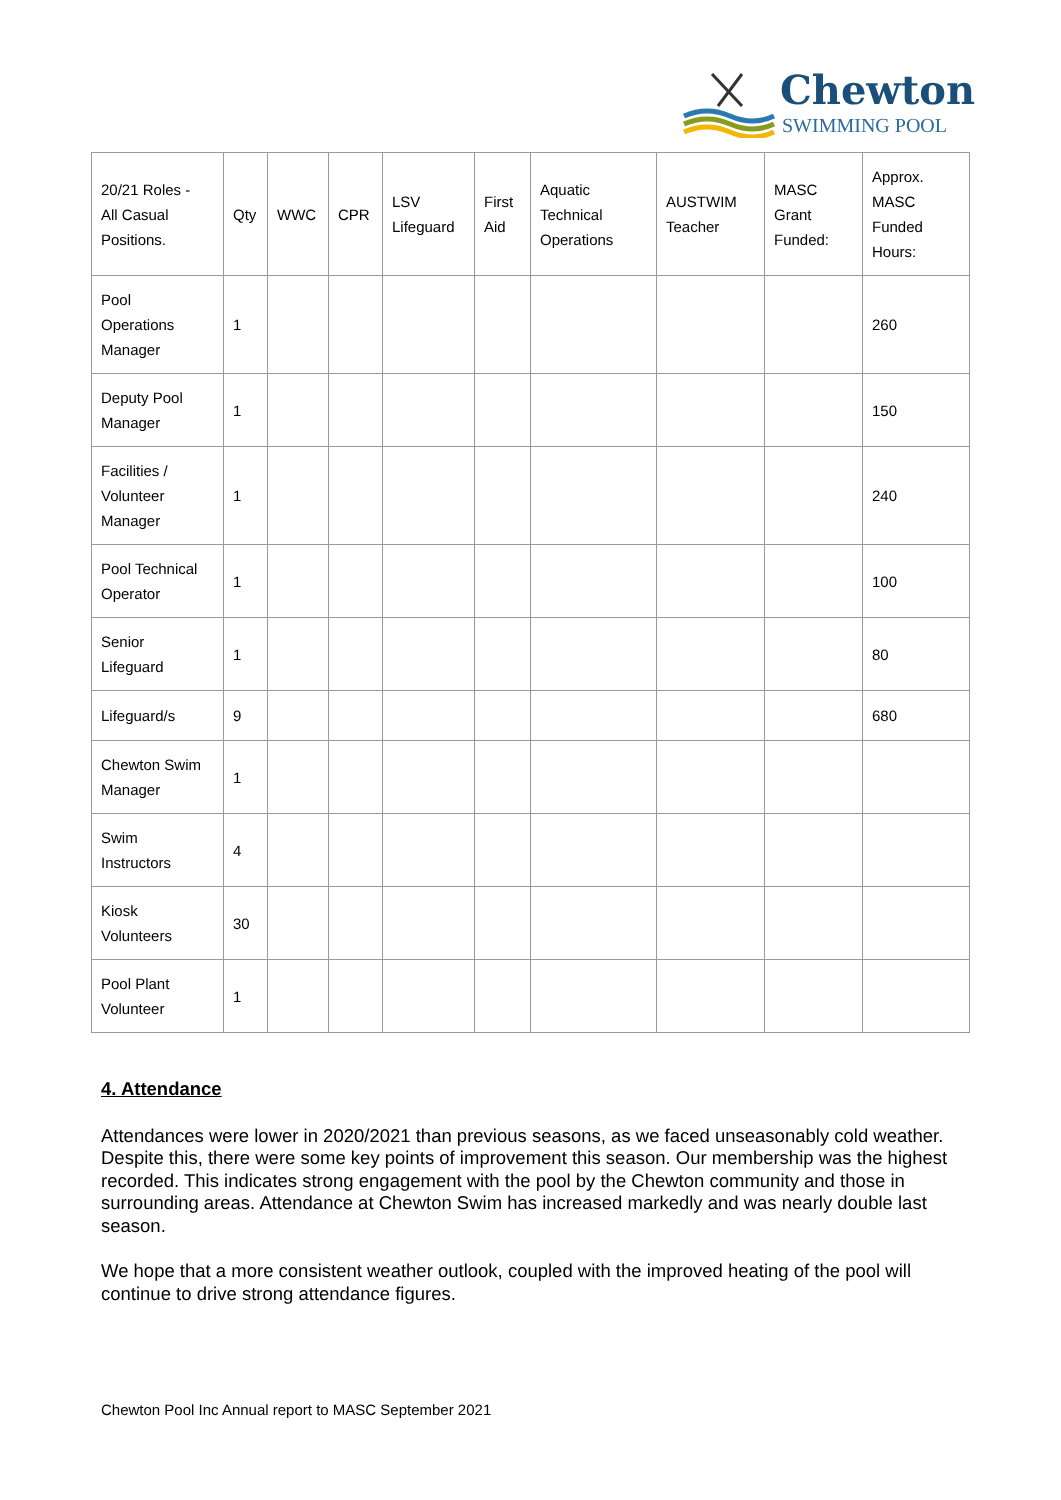Chewton
SWIMMING POOL
| 20/21 Roles - All Casual Positions. | Qty | WWC | CPR | LSV Lifeguard | First Aid | Aquatic Technical Operations | AUSTWIM Teacher | MASC Grant Funded: | Approx. MASC Funded Hours: |
| Pool Operations Manager | 1 | | | | | | | | 260 |
| Deputy Pool Manager | 1 | | | | | | | | 150 |
| Facilities / Volunteer Manager | 1 | | | | | | | | 240 |
| Pool Technical Operator | 1 | | | | | | | | 100 |
| Senior Lifeguard | 1 | | | | | | | | 80 |
| Lifeguard/s | 9 | | | | | | | | 680 |
| Chewton Swim Manager | 1 | | | | | | | | |
| Swim Instructors | 4 | | | | | | | | |
| Kiosk Volunteers | 30 | | | | | | | | |
| Pool Plant Volunteer | 1 | | | | | | | | |
4. Attendance
Attendances were lower in 2020/2021 than previous seasons, as we faced unseasonably cold weather. Despite this, there were some key points of improvement this season. Our membership was the highest recorded. This indicates strong engagement with the pool by the Chewton community and those in surrounding areas. Attendance at Chewton Swim has increased markedly and was nearly double last season.
We hope that a more consistent weather outlook, coupled with the improved heating of the pool will continue to drive strong attendance figures.
Chewton Pool Inc Annual report to MASC September 2021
┄┄┄┄┄┄
Repeat the lines of the listing above verbatim, beginning at its first line and ending at the line containing "Pool Technical Operator", which is included. Omit pictures.

Chewton
SWIMMING POOL
| 20/21 Roles - All Casual Positions. | Qty | WWC | CPR | LSV Lifeguard | First Aid | Aquatic Technical Operations | AUSTWIM Teacher | MASC Grant Funded: | Approx. MASC Funded Hours: |
| Pool Operations Manager | 1 | | | | | | | | 260 |
| Deputy Pool Manager | 1 | | | | | | | | 150 |
| Facilities / Volunteer Manager | 1 | | | | | | | | 240 |
| Pool Technical Operator | 1 | | | | | | | | 100 |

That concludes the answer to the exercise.